There are arguably many ways to create a good character. In this blog, I will focus on the aspects that would make a character in my story a great one. But first, I want to look back on a character that I did not relate to. In other words, what NOT to do when creating a character.

Arren from Earthsea

Like most others, I generally like Studio Ghibli’s movies. However, this is one that I simply did not grow to like. It bothered me quite a bit until I read this review:

Problem Protagonists: Tales from Earthsea

In summary, there are a couple of elements that a character needs to have for them to not only be likeable, but also make the story work. This then brings me to the next question – how does one make a hero? And how does that hero complement the storyline? Watch this, and you will know.

Someone shared this video with me, which I thought is quite eye-opening. Given that my story takes place in a world that doesn’t exist, it is especially important to find ways to make my main character relatable. In this case, a ‘hero’ doesn’t refer to someone who saves the day… it refers to someone who overcame a huge challenge in some way. And isn’t this something we do every day?

On a separate note, these materials led me to think that the characters and plots should be developed at the same time. This way, I would not be doing ‘excess’ work, which I hear is often the danger when planning stories.

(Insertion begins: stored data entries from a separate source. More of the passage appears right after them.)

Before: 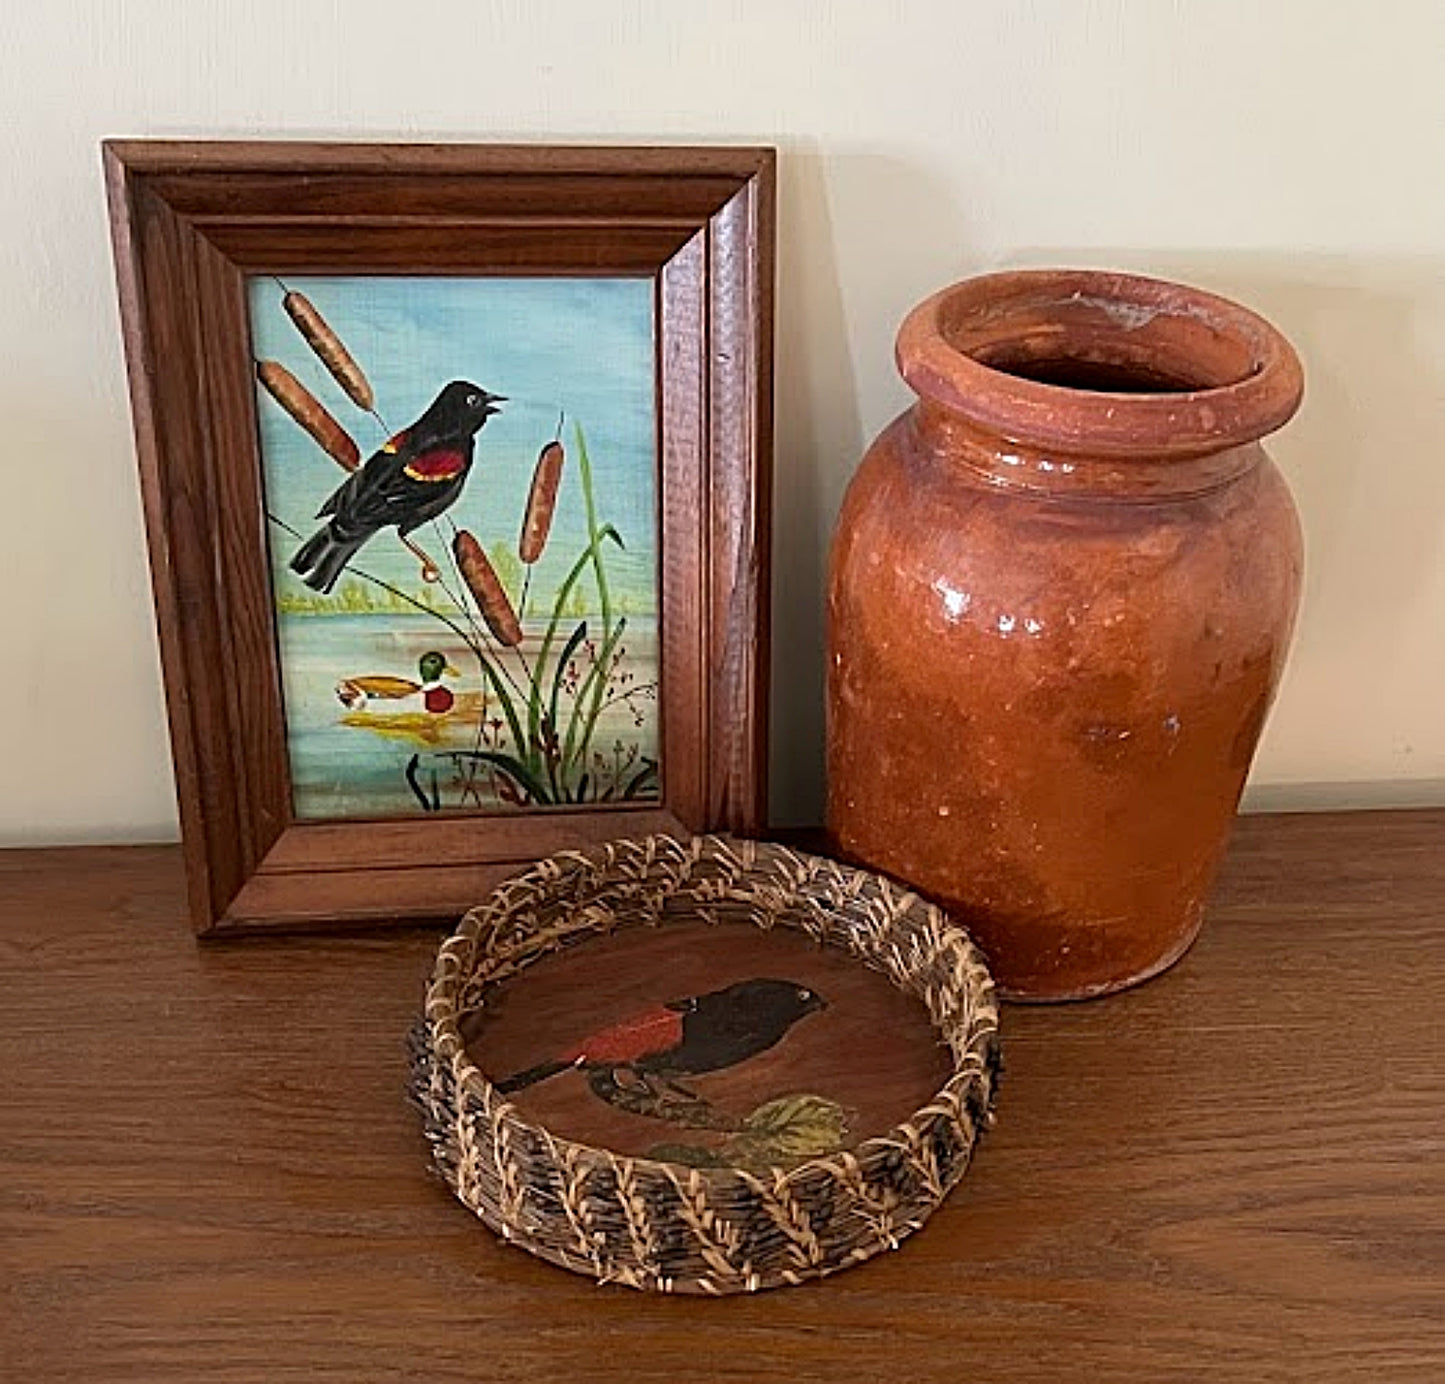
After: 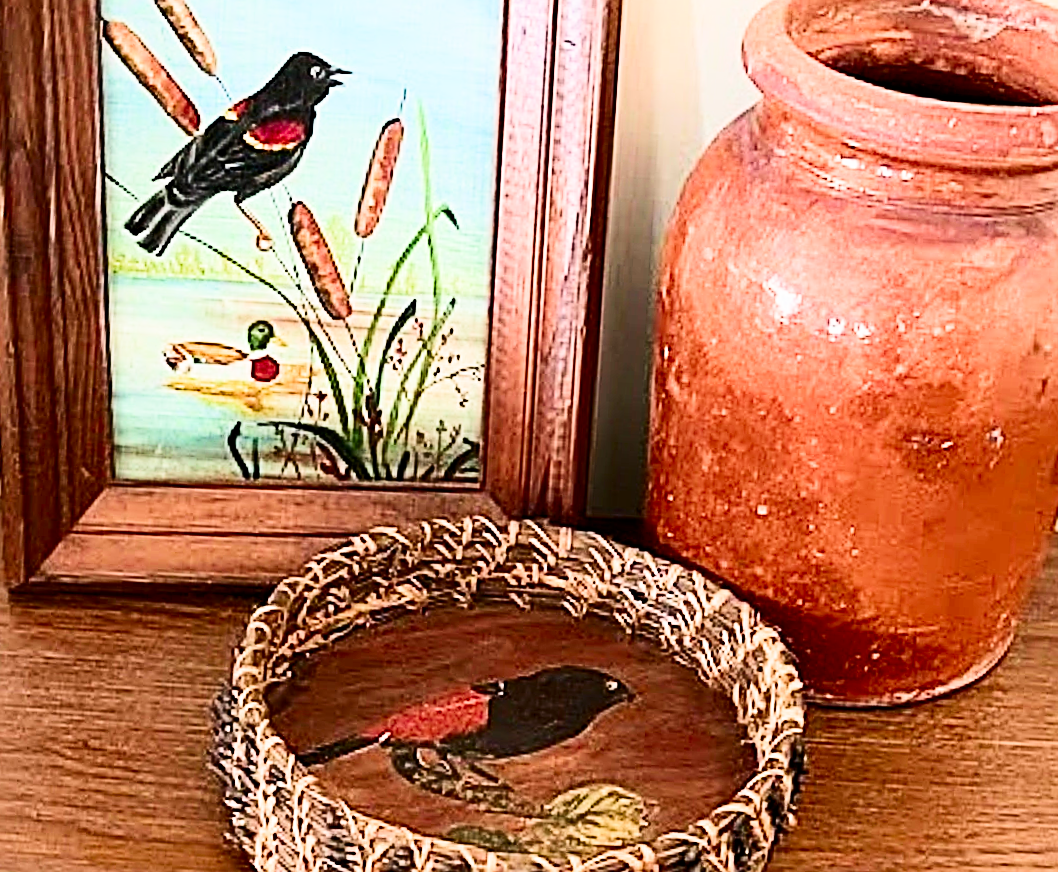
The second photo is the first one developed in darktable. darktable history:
contrast brightness saturation: contrast 0.403, brightness 0.045, saturation 0.262
exposure: black level correction 0, exposure 1.45 EV, compensate highlight preservation false
sharpen: on, module defaults
crop and rotate: angle -3.42°, left 9.803%, top 21.056%, right 12.479%, bottom 12.095%
filmic rgb: black relative exposure -7.65 EV, white relative exposure 4.56 EV, hardness 3.61, add noise in highlights 0.002, color science v3 (2019), use custom middle-gray values true, contrast in highlights soft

But back to character development. There are many ways to do this, and once again, I found a helpful template about character development in reedsy.

The blog goes into great detail about how one can create a character from scratch. It is especially helpful to someone like me, who is the type to focus on the big picture. Part 3, which refers to the psychology of the character, resonates with me the most as it likely has the greatest impact on how the story progresses. In contrast, the character’s physical appearance and background have less of an effect. However, they are the main aspects that give a character their shape, which helps readers to imagine the story in greater detail.

Finally, we should consider the different types of characters and how they relate to the main character. For them to be believable, these characters need their backstory too. reedsy has yet another good blog on this. Honestly, I am starting to wonder what they do NOT have for aspiring writers.

12 Types of Characters Featured in Almost All Stories

The one that intrigued me the most is the foil, whose job is to make the main character’s traits shine out more. I have never thought deeply into this character type before, but now that I look back on one of my favourite animes (Cardcaptor Sakura) from when I was a kid, I can see why the existence of such a character will be useful. In this anime, Syaoran is probably Sakura’s foil. He even went on to become her canon love interest!